Instead, what it does is it records what sorts of things are done to it and what things are asked of it and records those in a way that we can feed into the SMT solver and it sort of remember those things. And then when we get to somewhere where we need to make a decision, we need to take out we have an if statement. Basically, we just decide, and we sort of decide randomly what way to go. But we recorded in the solver that we took that bread because now that we've made this decision, we will never make another decision that contradicts it. So we sort of remain consistent with ourselves even though the we haven't actually picked values for anything yet. And so the objective here is just to explore different execution paths through your code, and really we're just looking for some goals. And so for a contract implementation, what this means is we're trying to get past the preconditions, and then we wanna try to get to a place where the postcondition returns false.
If we can get there, then we can ask the solver for concrete values and give me some actual inputs that that correspond to this execution path, and then we can report a counterexample to the user. There are a lot of details on how you make that work, but that's basically it. And I sometimes refer to these values as they're they're sort of like quantum Python values. They're values that don't know what value they hold yet until you observe properties about them.

Data for analysis:
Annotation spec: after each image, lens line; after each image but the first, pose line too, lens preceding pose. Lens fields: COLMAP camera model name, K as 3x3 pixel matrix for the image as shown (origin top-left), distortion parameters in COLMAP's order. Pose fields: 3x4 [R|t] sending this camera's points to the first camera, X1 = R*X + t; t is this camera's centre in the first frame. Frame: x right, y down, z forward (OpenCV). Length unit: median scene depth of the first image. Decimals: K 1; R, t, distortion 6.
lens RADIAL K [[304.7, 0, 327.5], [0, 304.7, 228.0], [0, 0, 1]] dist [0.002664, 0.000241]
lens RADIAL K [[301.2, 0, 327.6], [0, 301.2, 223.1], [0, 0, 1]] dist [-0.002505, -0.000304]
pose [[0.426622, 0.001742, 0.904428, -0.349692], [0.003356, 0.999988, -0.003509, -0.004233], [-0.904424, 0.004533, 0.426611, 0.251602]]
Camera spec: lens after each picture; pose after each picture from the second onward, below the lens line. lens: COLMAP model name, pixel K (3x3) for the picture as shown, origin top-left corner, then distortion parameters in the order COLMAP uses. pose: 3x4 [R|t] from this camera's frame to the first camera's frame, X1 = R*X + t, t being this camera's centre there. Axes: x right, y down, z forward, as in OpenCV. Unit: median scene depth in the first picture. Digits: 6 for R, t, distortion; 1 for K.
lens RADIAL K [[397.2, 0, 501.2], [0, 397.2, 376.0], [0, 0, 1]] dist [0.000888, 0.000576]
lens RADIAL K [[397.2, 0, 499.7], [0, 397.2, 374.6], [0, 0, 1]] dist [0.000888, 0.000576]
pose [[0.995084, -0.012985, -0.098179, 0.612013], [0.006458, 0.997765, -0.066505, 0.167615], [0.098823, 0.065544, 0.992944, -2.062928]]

Exercise requirements:
1: In the SMT solver passage, what does the speaker sometimes call values that don't know what they hold until their properties are observed?
2: Carry the SMT solver passage on from its last sentence.
The entries have nothing to do with the SMT solver passage.

Responses per task:
1: Quantum Python values.

2:
[00:23:41] Unknown:
Yeah. It's definitely an interesting way to look at it. And the sort of symbolic approach is interesting and, you know, analogous to you know, of just having some unknown value that you work through to figure out at the end what the concrete implementation is. I think that's interesting how you're able to wrap these base type instances with the behavior of those types without actually assigning them a specific value until you absolutely have to. Yeah. Absolutely. In terms of the other projects that you've looked at for inspiration or guidance. I'm curious what you have been able to pull from them and some of the examples that you've used either inside or outside of the Python ecosystem. I know you mentioned Liquid Haskell already, but I'm wondering if there's anything else.
[00:24:32] Unknown:
I sort of also sort of hinted at a lot of the developments with fuzz testing lately. Fuzz testing has gotten really interesting because it's become more intelligent than just sort of throwing random data at things. There's a lot of work into guided fuzz testing, which is sort of understanding what execution path your code is taking as you give it in example inputs. And then you sort of, like, say, like, oh, if I can get to this new space, then I'll I'll sort of work on different inputs that sort of look like that input and see if I can get to some new place that I haven't been before. And this is surprisingly effective and also was, I think, pretty influential for me. The other thing that really influenced the current version of this is there's a book called The Fuzzing Book, which goes through a lot of details around some of the fuzzing things I've talked about, but also fuzzing with symbolic components to it.
There's a term that is very similar to what Crosshair does called concolic execution, where you are running it's sort of a combination of concrete and symbolic, where you you're running some aspects of your program in concrete means and some in in symbolic. So this idea of systems that are sort of hybrid and especially systems that can scale between the 2 depending on the problem and what you're trying to do, I think is really compelling. And in some ways, it's the future of how computers help developers.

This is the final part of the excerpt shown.